> **EXCERPT TO READ**:
[Start]

And you're trying to be able to figure out what you're going to leave behind, which is, of course, why I do historians against slavery. You know, so it's all tied up in my own autobiography. And so that's what makes it all a very difficult question. Now they've gotten out on my system. I'll answer your question. Just vomit stuff, you know. Charleston, South Carolina. Charleston, South Carolina in 1865 was the defeated citadel of slavery. Remember, there is a real citadel there. It's now a university. It used to be a military installation. It looks like a castle. Slaveholders used to hold promenades and balls in there. And actually, their descendants still do. John C. Calhoun lived there. The nullifiers from the 1830s lived there. People used to say about South Carolina that it was too small for a Republican, too large for an insane asylum.
Because the extreme forms of pro-slavery behavior down there were just so, so radical. Charleston was one of the first places to fall in the Civil War because of naval bombardments and occupation that came from the sea inward. Charleston was a tremendous symbol of the defeated Confederacy. And the idea of William Lloyd Garrison actually being able to visit there and to put his stamp on their citadel and to be carried around on the shoulders of black people is a moment of spectacular vindication for William Lloyd Garrison. He writes to his wife from Charleston these euphoric letters about the experience that he feels like his life is complete. He feels like his life is whole. He understands why he did all these controversial things way back when he was a youth. He sees now what the design always was.
Garrison has a very dramatic figure as someone who's very interested in creating his own self-understanding as a dramatic figure on the great stage of American morality was able in Charleston because of the accolades that he received, because of the gratitude that was expressed to him by emancipated people was to really see his cause incarnated as freedom and for him it was a wonderful, wonderful experience. I'm glad he had it because it seems to me that somebody who spends 30 years of his time insisting that slavery is a terrible crime and a terrible sin is exactly what we would call it today, even though slavery is all over the world today. We stay that same thing about it. That a man who has been able to prophesy this is able to see the fulfillment of his prophecy. I'm glad that that happened to him. It's one of the most difficult questions. The abolitionist role in actually causing the Civil War.

[End]

> **REQUESTS**:
(A) From the excerpt about William Lloyd Garrison in Charleston, list each thing it says about the real citadel in Charleston.
(B) Carry on the excerpt about William Lloyd Garrison in Charleston, starting right after its final sentence.

> **ENTRIES SHOWN**:
[Start]

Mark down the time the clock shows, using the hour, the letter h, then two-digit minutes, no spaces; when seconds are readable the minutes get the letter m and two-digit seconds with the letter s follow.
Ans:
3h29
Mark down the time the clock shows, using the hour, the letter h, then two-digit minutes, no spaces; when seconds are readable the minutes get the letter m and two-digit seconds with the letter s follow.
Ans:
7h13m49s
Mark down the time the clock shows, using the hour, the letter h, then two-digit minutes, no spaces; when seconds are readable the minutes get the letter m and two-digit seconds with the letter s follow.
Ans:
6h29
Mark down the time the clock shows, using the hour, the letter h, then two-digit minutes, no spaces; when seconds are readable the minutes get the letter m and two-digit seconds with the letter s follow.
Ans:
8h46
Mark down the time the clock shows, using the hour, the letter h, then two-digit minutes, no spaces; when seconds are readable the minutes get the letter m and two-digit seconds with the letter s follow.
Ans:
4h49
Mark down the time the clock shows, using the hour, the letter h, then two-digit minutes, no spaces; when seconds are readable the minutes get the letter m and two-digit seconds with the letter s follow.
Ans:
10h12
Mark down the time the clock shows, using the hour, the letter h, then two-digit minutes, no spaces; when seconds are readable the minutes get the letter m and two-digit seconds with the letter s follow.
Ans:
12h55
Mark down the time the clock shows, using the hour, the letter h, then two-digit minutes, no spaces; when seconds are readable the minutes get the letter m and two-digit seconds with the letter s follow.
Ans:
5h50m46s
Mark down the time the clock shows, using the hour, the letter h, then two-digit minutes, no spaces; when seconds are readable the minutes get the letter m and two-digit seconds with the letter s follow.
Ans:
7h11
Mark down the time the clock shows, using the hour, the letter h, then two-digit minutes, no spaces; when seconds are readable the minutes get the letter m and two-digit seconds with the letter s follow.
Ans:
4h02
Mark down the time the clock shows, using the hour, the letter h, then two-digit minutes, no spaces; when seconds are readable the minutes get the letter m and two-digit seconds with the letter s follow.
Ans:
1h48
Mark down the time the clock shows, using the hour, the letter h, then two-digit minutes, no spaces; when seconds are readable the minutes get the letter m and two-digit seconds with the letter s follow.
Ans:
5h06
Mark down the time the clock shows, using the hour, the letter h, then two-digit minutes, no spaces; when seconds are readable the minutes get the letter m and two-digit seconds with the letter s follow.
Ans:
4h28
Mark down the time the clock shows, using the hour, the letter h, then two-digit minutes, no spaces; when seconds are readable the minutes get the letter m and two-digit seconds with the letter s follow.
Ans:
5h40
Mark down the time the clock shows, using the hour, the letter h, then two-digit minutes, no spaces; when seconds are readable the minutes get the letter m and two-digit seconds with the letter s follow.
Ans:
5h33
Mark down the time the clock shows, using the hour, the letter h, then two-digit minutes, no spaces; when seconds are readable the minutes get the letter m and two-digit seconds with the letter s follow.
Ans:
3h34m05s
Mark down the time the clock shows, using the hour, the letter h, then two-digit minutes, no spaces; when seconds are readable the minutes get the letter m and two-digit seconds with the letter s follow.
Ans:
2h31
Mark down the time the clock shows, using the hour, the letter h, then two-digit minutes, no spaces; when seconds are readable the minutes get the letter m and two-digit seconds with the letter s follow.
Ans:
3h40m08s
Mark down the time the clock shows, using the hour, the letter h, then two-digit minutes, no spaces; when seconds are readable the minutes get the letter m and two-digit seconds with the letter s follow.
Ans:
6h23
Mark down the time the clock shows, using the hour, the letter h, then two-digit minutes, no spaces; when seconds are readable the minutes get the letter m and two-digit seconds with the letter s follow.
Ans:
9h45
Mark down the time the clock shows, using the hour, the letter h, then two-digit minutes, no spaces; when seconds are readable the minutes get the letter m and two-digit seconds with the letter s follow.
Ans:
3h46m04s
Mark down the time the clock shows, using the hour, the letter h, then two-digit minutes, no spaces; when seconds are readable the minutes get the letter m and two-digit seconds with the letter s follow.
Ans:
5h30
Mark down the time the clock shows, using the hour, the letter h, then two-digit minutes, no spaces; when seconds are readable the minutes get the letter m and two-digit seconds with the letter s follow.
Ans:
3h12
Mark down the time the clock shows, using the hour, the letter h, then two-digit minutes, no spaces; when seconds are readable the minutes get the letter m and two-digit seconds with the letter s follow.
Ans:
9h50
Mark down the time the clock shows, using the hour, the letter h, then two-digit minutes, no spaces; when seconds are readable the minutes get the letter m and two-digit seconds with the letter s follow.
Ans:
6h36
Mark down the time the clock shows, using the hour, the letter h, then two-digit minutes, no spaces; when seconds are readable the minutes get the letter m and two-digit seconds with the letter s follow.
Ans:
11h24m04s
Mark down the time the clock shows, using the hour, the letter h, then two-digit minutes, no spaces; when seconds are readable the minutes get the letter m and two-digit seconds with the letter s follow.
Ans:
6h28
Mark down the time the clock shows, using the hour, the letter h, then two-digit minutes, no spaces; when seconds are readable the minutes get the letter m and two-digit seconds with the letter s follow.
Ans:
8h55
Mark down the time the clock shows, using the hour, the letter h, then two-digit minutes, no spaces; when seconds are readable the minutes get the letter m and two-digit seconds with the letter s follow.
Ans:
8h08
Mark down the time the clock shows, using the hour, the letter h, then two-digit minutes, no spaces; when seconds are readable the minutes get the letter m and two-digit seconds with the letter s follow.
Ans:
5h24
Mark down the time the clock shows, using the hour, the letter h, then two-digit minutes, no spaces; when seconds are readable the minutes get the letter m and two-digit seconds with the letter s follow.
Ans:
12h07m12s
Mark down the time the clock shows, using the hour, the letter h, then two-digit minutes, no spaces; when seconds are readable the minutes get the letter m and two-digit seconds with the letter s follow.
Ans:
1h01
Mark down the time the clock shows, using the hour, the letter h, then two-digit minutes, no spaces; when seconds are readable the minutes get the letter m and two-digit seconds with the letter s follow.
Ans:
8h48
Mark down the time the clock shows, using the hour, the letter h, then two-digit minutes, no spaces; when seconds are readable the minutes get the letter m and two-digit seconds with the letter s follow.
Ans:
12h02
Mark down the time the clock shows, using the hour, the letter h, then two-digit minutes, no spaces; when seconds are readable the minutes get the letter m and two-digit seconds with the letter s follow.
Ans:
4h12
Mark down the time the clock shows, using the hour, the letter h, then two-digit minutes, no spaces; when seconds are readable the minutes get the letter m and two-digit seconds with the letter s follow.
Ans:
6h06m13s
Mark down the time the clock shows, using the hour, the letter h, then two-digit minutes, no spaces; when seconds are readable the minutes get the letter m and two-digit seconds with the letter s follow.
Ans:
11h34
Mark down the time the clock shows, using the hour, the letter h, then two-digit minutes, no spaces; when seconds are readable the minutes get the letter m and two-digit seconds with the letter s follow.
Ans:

[End]

> **TASK-BY-TASK OUTPUTS**:
(A)
- It is now a university.
- It used to be a military installation.
- It looks like a castle.
- Slaveholders used to hold promenades and balls in there.
- Their descendants still do.

(B)
It's a question that historians debate over and over and over again. Let me give you several different ways that the debate goes and maybe you can pick. One way to debate it is that they were so scary to slaveholders. They said so many volatile and disturbing things. They committed so many volatile and disturbing deeds, resisting fugitive slaves, sending pamphlets into the South, endorsing David Walker, repealing laws against marriage between races. Think of the picture that you can have off the plantation of what abolitionists really are, if you're a slaveholder.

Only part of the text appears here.